PHIL ORLANDO, CHIEF EQUITY MARKET STRATEGIST, FEDERATED INVESTORS, NEW YORK  

“That is consistent with the comment that Bullard made yesterday. Our view has been that we don’t think any activity by the Fed is appropriate near-term. The Fed dot plots have nothing going on this year and one more hike on board for next year. We don’t think that hike will ever happen. But the market is saying we should probably have 3 quarter-point cuts over the course of the next two years. We don’t know if that is appropriate either.”

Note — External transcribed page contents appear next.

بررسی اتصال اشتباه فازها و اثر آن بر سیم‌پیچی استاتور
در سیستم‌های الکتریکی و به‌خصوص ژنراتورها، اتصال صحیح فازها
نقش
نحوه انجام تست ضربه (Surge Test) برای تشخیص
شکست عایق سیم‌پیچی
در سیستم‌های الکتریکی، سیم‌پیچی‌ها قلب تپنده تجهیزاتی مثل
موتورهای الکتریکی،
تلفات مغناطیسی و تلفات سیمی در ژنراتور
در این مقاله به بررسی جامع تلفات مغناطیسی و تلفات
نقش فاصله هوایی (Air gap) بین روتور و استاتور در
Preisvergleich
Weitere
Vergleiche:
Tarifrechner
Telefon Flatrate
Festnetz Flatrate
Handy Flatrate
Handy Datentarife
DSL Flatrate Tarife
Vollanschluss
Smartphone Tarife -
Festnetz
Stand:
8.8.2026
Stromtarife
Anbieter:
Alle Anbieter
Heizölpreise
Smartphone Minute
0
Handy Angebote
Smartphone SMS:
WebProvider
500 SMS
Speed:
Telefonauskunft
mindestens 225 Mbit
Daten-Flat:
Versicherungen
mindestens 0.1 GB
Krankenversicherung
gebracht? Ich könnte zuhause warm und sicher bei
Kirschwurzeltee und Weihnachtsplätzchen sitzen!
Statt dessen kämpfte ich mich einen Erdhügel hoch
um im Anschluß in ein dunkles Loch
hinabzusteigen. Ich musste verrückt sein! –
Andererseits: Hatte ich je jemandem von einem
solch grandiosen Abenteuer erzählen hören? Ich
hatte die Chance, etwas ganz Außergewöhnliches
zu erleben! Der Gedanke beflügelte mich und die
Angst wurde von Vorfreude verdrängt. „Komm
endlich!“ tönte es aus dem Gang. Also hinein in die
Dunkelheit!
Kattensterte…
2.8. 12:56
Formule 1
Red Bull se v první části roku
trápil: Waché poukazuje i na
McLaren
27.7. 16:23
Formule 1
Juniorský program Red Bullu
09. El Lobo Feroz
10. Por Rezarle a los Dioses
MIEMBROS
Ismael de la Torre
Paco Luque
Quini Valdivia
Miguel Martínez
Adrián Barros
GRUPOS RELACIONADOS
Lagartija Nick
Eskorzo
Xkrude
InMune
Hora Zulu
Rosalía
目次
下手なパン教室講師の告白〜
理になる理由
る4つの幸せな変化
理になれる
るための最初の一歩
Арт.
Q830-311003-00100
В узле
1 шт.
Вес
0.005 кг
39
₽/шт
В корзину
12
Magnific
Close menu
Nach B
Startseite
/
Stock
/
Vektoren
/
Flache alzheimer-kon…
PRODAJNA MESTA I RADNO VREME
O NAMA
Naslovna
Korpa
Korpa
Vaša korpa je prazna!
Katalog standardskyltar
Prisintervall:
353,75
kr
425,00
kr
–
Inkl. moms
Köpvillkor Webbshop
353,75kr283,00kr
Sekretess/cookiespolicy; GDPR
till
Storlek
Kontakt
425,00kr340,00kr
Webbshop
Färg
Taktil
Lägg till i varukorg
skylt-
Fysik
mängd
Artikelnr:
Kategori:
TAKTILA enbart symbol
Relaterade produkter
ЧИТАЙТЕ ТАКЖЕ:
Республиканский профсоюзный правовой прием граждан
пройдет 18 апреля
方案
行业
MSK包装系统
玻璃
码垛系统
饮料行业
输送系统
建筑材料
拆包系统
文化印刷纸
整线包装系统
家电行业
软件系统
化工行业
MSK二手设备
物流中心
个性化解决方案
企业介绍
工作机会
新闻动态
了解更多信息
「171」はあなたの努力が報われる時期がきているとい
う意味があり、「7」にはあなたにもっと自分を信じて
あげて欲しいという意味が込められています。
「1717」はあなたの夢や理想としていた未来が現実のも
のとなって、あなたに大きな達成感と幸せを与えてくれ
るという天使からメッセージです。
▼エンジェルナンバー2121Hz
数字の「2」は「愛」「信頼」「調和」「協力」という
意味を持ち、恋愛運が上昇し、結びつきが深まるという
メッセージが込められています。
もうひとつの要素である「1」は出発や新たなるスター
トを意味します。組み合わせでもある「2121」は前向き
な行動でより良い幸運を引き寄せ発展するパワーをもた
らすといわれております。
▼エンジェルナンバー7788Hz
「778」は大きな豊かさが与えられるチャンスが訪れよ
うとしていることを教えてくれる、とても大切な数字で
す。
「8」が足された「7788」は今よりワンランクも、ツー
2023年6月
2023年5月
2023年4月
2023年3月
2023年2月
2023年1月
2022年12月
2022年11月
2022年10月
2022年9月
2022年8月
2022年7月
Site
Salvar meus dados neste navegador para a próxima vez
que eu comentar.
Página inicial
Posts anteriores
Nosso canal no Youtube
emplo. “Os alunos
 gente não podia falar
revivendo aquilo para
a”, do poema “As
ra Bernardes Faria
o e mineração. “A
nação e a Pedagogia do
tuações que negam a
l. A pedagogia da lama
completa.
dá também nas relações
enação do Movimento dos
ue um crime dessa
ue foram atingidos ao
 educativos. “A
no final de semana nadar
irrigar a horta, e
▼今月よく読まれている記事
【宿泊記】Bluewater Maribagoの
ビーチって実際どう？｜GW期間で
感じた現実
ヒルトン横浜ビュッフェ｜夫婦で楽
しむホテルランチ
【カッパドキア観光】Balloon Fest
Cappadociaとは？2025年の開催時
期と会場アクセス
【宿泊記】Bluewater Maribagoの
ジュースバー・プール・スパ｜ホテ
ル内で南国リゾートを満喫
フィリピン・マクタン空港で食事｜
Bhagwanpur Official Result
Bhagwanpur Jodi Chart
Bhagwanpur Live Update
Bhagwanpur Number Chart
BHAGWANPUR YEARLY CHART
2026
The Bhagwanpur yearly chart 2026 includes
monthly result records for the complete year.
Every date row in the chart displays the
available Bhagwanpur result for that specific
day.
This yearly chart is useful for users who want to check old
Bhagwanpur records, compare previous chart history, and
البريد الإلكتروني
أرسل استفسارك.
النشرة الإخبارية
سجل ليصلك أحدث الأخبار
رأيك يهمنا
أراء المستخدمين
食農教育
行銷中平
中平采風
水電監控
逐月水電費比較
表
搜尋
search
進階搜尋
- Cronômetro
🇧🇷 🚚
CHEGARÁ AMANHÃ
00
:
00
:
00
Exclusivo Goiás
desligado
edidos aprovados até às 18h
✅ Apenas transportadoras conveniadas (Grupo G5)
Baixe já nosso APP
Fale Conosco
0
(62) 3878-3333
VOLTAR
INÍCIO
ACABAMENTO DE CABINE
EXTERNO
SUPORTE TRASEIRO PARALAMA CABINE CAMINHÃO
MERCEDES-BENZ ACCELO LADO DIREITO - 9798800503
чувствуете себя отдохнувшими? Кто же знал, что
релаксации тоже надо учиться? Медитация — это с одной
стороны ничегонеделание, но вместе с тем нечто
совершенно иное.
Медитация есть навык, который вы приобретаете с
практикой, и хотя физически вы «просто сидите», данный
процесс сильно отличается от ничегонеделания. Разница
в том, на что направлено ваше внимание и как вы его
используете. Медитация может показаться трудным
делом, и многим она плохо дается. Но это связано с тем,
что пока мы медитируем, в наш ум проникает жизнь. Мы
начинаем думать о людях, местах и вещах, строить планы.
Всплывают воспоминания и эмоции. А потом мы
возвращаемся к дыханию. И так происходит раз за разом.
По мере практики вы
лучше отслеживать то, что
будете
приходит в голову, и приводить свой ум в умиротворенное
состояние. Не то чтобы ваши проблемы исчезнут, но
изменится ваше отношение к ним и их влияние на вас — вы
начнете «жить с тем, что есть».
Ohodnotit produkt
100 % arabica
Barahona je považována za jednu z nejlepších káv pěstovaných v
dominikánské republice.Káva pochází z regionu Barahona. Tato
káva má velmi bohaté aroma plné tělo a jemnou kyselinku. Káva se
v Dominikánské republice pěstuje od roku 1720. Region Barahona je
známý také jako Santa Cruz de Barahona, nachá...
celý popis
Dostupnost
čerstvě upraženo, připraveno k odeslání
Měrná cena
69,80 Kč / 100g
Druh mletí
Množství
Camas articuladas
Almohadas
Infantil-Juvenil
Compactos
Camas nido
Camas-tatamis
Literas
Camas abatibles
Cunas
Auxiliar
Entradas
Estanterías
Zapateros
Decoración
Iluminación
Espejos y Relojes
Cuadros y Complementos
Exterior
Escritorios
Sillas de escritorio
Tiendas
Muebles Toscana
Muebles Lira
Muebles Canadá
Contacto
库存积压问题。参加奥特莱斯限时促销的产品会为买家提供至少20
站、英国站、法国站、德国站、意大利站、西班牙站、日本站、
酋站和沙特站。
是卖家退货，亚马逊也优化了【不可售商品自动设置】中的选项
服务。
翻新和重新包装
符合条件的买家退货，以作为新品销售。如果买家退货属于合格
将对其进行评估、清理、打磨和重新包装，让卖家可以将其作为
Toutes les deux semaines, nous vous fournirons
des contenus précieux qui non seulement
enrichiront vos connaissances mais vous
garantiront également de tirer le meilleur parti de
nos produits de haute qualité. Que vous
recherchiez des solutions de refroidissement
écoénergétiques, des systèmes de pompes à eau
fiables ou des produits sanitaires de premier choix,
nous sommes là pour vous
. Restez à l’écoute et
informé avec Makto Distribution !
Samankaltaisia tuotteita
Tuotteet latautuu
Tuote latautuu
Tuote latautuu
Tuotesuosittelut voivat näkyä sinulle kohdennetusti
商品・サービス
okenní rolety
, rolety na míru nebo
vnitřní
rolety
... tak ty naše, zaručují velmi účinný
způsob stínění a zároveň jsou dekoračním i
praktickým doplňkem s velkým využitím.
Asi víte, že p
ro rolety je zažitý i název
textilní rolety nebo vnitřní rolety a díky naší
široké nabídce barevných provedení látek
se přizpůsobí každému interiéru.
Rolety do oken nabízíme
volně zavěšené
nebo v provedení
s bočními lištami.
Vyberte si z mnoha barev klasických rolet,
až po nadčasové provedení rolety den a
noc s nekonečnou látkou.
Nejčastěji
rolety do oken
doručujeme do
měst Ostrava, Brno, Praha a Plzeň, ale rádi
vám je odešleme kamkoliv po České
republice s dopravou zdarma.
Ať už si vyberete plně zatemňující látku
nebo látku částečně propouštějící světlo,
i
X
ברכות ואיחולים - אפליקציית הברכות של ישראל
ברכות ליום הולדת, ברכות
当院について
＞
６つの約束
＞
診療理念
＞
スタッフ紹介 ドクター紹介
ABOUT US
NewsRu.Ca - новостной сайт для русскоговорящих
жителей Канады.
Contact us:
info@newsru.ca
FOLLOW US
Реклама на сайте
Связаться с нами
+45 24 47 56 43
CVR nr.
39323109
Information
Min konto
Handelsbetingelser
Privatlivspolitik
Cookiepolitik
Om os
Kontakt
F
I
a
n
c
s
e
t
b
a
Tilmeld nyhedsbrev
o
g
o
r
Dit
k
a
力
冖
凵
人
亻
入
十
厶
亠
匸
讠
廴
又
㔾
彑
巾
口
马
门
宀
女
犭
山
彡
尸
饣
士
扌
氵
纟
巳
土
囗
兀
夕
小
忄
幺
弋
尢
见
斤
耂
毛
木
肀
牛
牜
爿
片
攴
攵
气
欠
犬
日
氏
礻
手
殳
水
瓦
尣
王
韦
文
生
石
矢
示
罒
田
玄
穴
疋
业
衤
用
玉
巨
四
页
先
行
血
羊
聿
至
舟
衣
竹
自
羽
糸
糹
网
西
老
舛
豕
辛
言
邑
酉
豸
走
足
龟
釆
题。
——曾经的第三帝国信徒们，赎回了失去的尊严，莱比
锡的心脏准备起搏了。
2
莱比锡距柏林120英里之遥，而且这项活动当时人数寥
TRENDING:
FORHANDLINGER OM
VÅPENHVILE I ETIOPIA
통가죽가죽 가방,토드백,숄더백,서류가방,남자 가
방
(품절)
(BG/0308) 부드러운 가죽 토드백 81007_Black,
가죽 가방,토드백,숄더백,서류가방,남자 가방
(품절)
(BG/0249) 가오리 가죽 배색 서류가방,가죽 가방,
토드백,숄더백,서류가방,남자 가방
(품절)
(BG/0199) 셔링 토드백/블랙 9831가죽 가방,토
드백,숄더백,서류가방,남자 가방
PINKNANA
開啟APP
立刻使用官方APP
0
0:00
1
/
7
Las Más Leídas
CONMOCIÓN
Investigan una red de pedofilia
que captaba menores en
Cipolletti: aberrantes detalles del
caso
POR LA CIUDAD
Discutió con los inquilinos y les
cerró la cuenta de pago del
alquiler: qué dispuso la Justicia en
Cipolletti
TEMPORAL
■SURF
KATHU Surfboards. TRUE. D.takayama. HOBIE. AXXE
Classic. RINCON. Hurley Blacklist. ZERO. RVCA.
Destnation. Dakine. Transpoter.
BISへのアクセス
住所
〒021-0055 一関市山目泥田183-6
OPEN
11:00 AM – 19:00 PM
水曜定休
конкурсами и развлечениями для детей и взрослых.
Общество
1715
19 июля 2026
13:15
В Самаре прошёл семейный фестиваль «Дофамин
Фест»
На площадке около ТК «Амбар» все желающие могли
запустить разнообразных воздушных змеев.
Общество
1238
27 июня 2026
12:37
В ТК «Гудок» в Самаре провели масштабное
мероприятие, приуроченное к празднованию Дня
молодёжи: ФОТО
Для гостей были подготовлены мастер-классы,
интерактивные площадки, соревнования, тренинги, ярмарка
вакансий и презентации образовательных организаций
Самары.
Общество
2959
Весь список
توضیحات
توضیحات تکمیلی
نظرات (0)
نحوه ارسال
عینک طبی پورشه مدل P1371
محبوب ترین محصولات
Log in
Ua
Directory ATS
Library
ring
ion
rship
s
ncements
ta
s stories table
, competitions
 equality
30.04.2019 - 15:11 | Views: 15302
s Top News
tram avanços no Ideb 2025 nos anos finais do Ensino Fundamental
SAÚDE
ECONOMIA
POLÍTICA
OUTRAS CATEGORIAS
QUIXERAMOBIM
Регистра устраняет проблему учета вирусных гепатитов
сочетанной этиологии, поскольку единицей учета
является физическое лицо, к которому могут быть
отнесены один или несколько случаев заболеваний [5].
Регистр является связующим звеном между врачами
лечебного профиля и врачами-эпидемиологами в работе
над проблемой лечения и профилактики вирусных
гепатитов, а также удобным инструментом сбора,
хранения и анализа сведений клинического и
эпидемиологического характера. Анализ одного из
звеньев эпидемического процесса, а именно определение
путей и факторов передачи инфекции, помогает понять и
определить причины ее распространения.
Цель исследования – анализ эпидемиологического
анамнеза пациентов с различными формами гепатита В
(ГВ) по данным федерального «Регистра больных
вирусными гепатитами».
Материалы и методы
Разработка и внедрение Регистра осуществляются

“They are certainly giving the market a nod to sort of prop things up here. There is, something like a 25% chance they are going to cut rates at the June meeting. We don’t see that, but a lot of the market thinks that is going to happen. There is a 50% chance of a rate cut by July 31 and like a 90% chance by the September meeting. Our sense is the data isn’t that bad.

“That said, and this is what Bullard talked about yesterday, but suppose the uncertainty around trade is the biggest bugaboo right now. It is a complete uncertainty -  we have no way of knowing is this China-U.S. thing is going to blow up, if this Mexico thing is going to turn into a bigger deal and what might the impact be on business and consumer demand, economic growth, etc and that is what the Fed is correctly monitoring.”

JOHN DOYLE, VICE PRESIDENT OF DEALING AND TRADING, TEMPUS, INC, WASHINGTON D.C.

“Powell’s comments will be seen as slightly dollar negative but we might not see much of a move today because the greenback already fell yesterday after Bullard . His comments are not as aggressively dovish as Bullard’s yesterday but he does reiterate the same concerns: trade tensions and low inflation.”

“We are likely seeing the beginning of coordinated Fed-speak to prep market participants for at least one rate cut this year.”

JOSEPH SROKA, CHIEF INVESTMENT OFFICER, NOVAPOINT CAPITAL, ATLANTA

“(Powell) is reiterating that the Fed wants to be data dependent. He made the comment that the Fed will act as appropriate to sustain expansion. If conditions continue to weaken due to trade or other issues then the bias may be towards lower interest rates in the future. This is a big reversal from where we were 6 to 8 months ago when the fear was that the Fed was going to raise rates regardless of economic conditions. The market move is a combination of comments out of China that they believe trade disputes can be resolved through negotiations. This, followed by the possibility of rate cuts is being seen favorably by the equities market.

“With persistently low inflation and interest rates low by historical standards, the Fed chair mentioned that taking rates close to zero in an economic crisis would likely be an appropriate action.”

“The big unknown for the Fed right now is severity and duration of the trade dispute which is keeping them in this ‘wait and see’ posture.”